The ban is the latest attempt by city leaders to reduce gun violence in the nation’s tenth largest city.

While the federal government and California have passed recent legislation around ghost guns — which can be easily purchased online without a background check, built at home and lack a serial number — there is no current federal or state law that addresses the possession of ghost guns.

On Tuesday, the San Jose City Council voted unanimously to make it illegal to possess, manufacture, sell or transfer ghost guns or their parts. San Jose’s law, which will give owners of ghost guns 120 days to apply for a serial number through the California Department of Justice, follows the suit of other cities like Oakland, San Diego, San Francisco and Los Angeles.

“While the new federal regulations help to stem the rising tide of ghost guns at the shoreline, it doesn’t enable us to do much about the ocean of guns that are already out there,” Mayor Sam Liccardo told this news organization.

In 2020, the San Jose Police Department recovered 206 firearms without serial numbers, compared to 75 in 2017, according to the mayor’s office.

The ban on ghost guns is just one of several measures San Jose has taken in recent years to regulate firearms. The actions come following the deadliest mass shooting in Bay Area history, when a Santa Clara Valley Transportation Authority employee fatally shot nine of his co-workers and then himself at a rail yard in May 2021.

Less than a month later, San Jose passed a law requiring retailers to video-record all firearm purchases to prevent straw purchasing, which occurs when someone purchases a gun for someone who isn’t allowed to own a firearm.

And in January, San Jose became the first city in the country to require gun owners to purchase liability insurance for their weapons.

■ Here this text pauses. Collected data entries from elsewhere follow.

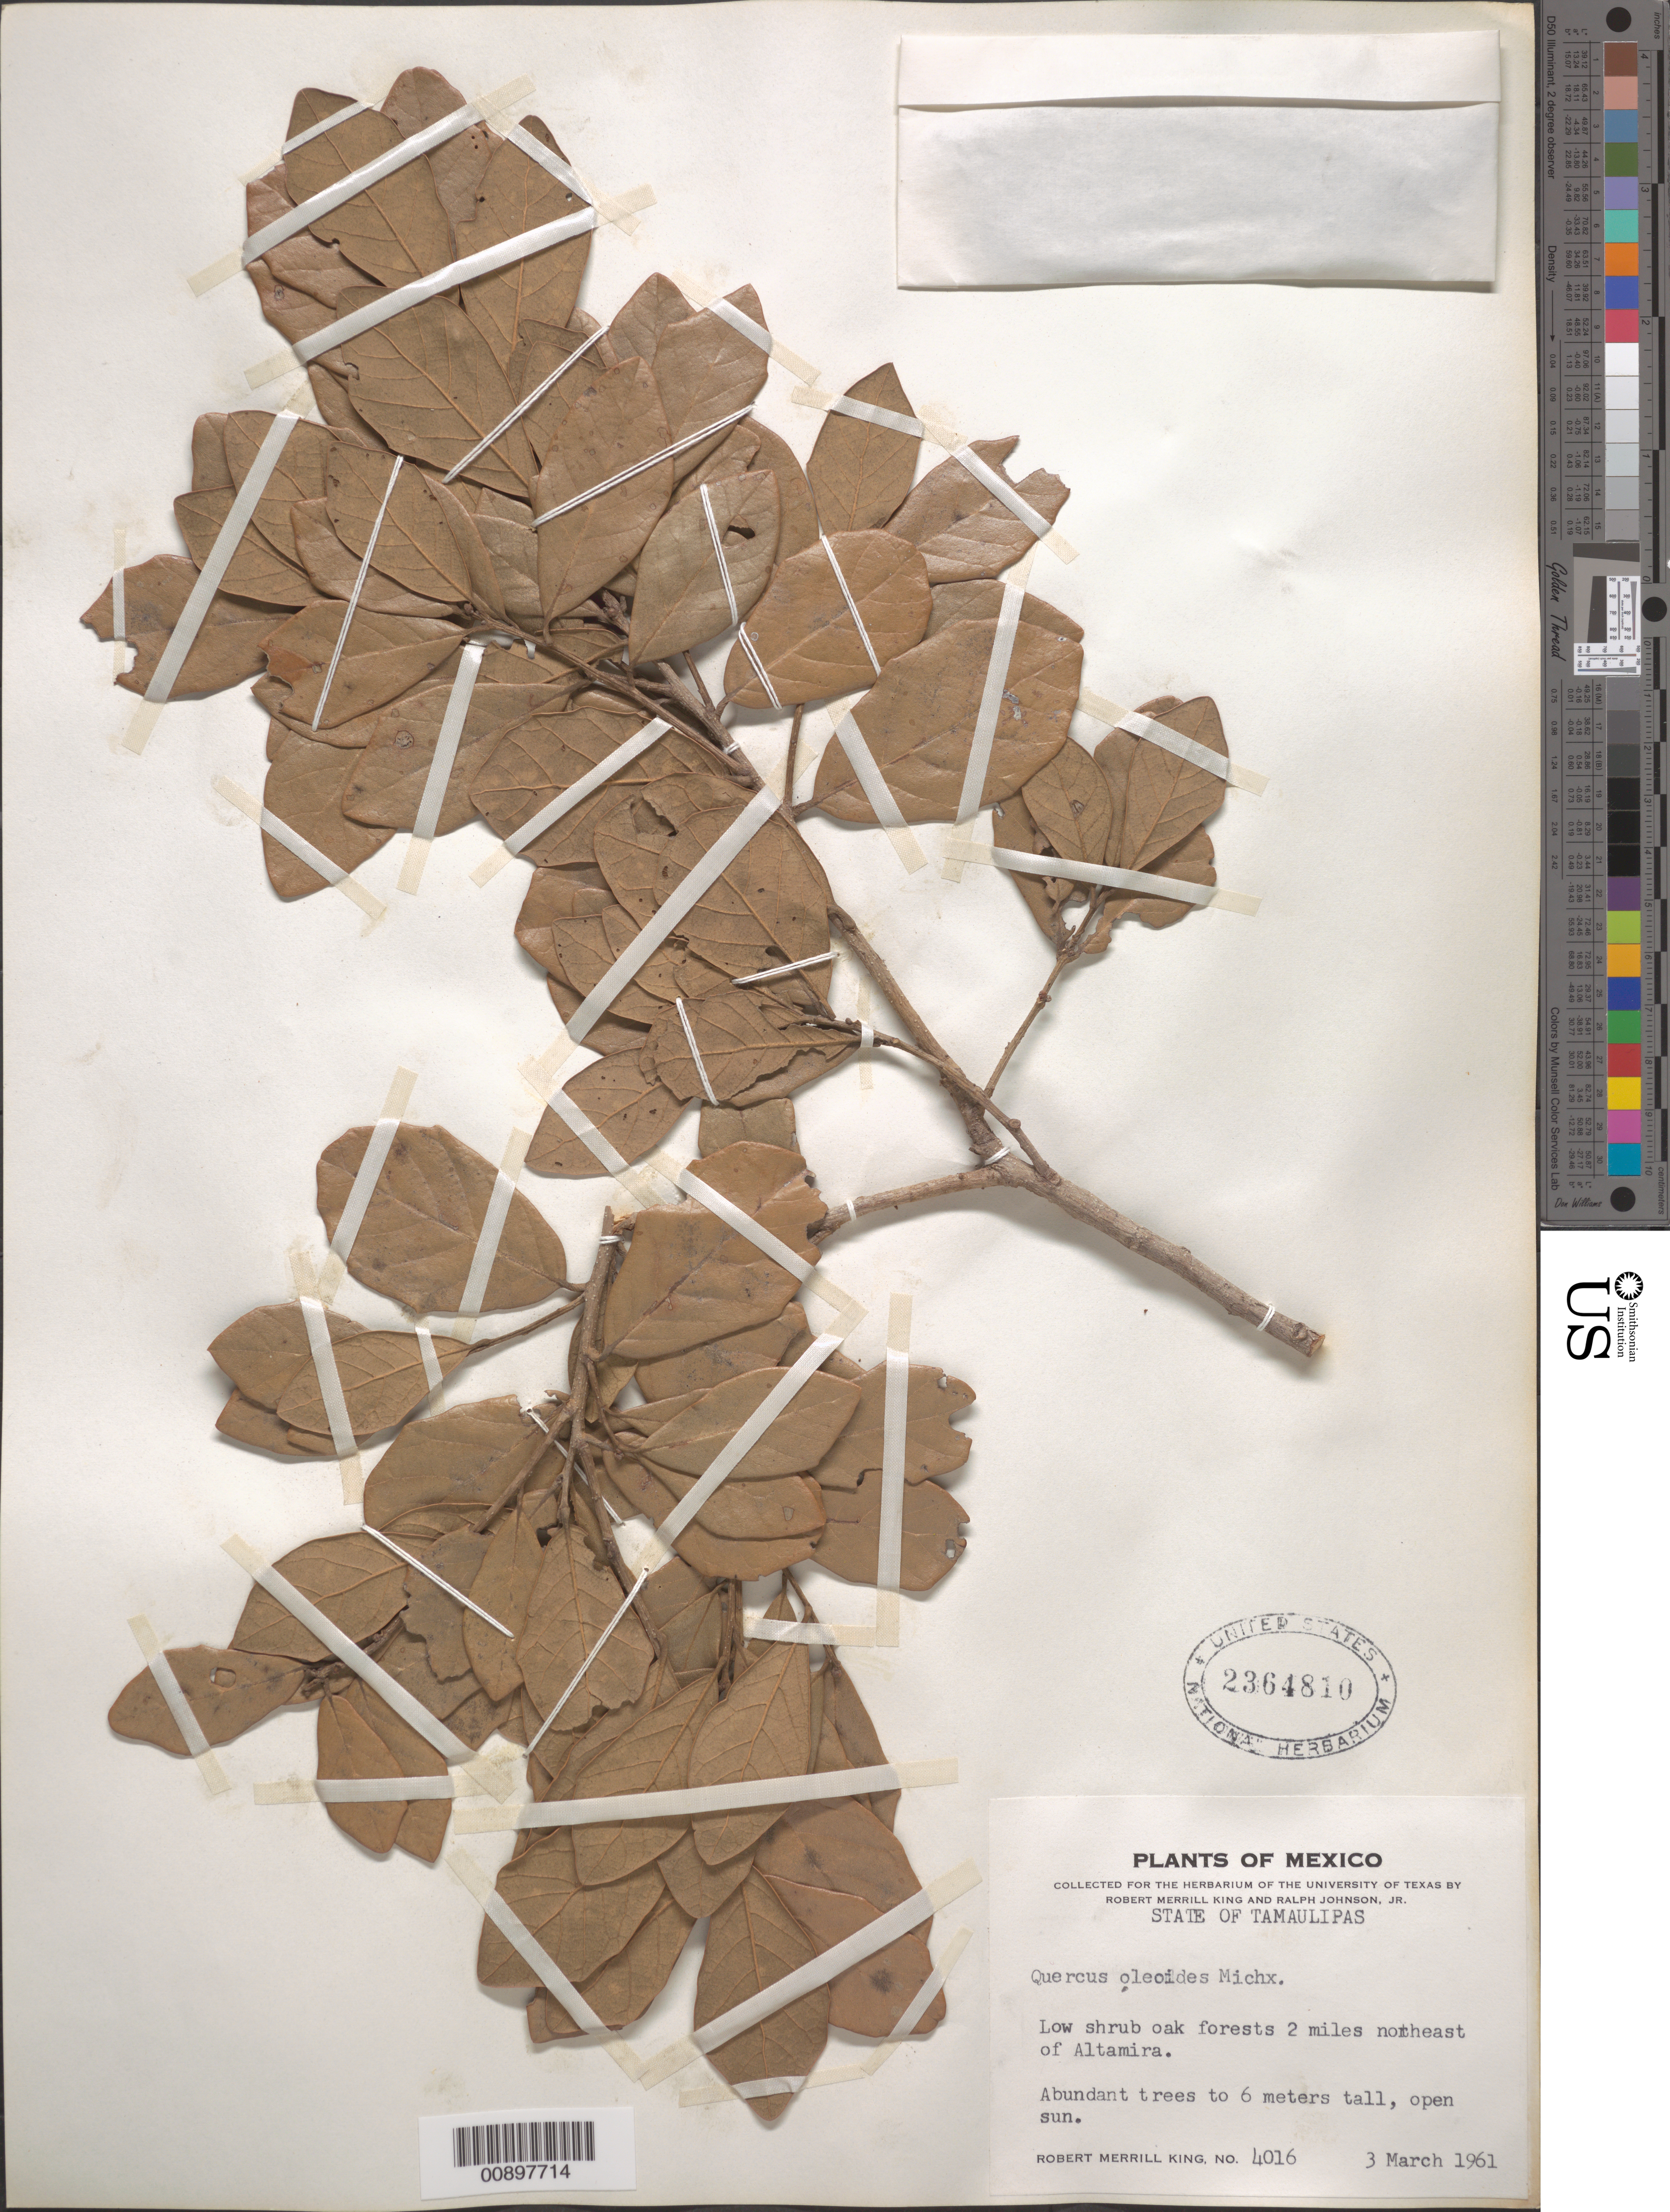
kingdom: Plantae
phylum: Tracheophyta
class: Magnoliopsida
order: Fagales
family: Fagaceae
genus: Quercus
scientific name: Quercus oleoides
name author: Schltdl. & Cham.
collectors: R. M. King & R. Johnson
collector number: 4016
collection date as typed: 03 Mar 1961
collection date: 1961-03-03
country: Mexico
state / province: Tamaulipas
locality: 2 miles northeast of Altamira.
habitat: Low shrub oak forests. Open sun.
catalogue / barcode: US 2364810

The law goes into effect in August and will also require gun owners to pay an annual fee to a nonprofit that will distribute the funds to groups that offer suicide prevention programs and mental health services.

The law is already facing legal challenges from several groups, including the National Association for Gun Rights, the Howard Jarvis Taxpayers Association, the Silicon Valley Public Accountability Foundation and the Silicon Valley Taxpayers Association.

This week, the Silicon Valley Public Accountability Foundation took aim at the ban on ghost guns. In a May 6 letter to the city, the nonprofit argued it “will not stop any criminals who wish to violate the law” and takes “away the constitutionally protected rights of individuals to privately manufacture their own firearms in a legal manner.”

Liccardo, who proposed the gun insurance mandate nearly three years ago following a mass shooting at the Gilroy Garlic Festival, told this news organization that “no law stops criminals from having guns on the streets unless it’s effectively enforced.”

“Since we know that there’s a very high correlation between ownership of ghost guns and criminal organizations” he said, ” this would be a law that is absolutely worth enforcing.”

Earlier this year, the Santa Clara County District Attorney’s Office charged three individuals for turning a Willow Glen home into a ghost-gun making operation.

At the time, prosecutors said that the three individuals were producing made-to-order AK and AR-style assault rifles and using kits, custom-made tools and 3D printing to manufacture the guns.

In March, San Jose police Chief Anthony Mata announced a new program that offers cash rewards for information that help police seize ghost guns. Out of the 1,108 firearms seized by SJPD in the preceding 14 months, 287 were ghost guns.